Fidan şaşkındı. Ne diyeceğini, ne yapacağını şaşırmış durumdaydı. İnsanoğlu nasıl diye düşündü. Kendini içten içe sorguluyordu. Hiçbir sıkıntısı olmadığı halde bazen sıkılıyor üzülüyordu. Oysa insanlar ne sorunlarla boğuşuyordu.
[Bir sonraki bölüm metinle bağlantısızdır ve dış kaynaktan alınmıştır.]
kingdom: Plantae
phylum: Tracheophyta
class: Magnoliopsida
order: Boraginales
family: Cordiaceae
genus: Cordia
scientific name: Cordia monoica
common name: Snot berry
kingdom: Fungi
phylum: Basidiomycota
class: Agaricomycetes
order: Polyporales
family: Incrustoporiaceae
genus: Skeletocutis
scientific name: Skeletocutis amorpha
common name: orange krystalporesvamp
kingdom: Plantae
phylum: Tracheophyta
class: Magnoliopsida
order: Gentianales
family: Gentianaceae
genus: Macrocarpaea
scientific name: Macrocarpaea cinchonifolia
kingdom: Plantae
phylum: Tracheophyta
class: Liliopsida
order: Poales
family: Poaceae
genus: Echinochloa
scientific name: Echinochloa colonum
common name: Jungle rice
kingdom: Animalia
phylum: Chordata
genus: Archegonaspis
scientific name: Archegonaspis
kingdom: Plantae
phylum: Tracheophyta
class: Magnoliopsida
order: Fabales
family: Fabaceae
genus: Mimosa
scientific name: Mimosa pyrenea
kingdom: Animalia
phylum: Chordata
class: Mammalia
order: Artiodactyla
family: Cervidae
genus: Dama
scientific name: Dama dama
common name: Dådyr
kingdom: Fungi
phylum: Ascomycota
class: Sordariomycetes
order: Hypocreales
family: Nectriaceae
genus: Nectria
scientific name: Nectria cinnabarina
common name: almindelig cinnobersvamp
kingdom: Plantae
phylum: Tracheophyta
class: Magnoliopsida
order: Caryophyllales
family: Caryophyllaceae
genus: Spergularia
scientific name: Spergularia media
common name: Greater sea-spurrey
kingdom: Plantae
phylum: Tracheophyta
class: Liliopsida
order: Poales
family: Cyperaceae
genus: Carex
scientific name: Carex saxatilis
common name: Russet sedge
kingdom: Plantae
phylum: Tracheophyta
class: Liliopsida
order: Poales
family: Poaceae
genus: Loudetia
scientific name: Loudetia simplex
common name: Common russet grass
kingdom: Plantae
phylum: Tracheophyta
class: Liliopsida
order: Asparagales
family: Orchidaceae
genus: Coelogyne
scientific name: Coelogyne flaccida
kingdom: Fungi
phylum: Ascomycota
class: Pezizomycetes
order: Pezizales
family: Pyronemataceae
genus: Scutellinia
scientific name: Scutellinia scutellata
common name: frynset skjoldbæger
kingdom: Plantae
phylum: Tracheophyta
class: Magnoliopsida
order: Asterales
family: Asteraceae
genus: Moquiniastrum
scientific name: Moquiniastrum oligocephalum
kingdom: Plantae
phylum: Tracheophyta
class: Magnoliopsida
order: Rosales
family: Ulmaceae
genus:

Yaşlı kadın tekrar başladı konuşmaya,
—İnan güzel kızım, babasız büyüttüm. Ne zorluklarla. Gece gündüz demeden çalıştım. Sırf onu okutmak için. Kimseye muhtaç olmasın elini ekmek tutsun diye,
—İki ay önce askere göndermiştim. Gelince işe başlayacaktı, evlilik planları vardı. Çok mutluydu. Bekle beni anne bekle demişti. Bekledim onu gecelerce.Dua ettim oğlumu Yüce Rabbim bana bağışlasın diye. Doğuda askerlik yapıyordu. Saldırıya uğradılar. Hain bir pusuda onu kaybettim.
Onu, toprağa verdiğimden bu yana dışarı çıkamıyorum. Nasıl diyorum, nasıl toprağın üzerine basarım. Oğlum bu toprağın altında. Nasıl basarım bu toprağın üzerine.
Onu kaybettiğimden bu yana. İlk dışarı çıkışım, ilk toprağın üzerine basışım.
TOPRAĞIN ÜZERİNE BASAMIYORUM sözü hala kulaklarında çınlıyordu eve doğru yol aldığında. Çoktan gün bitmiş yerine karanlığa bırakmıştı.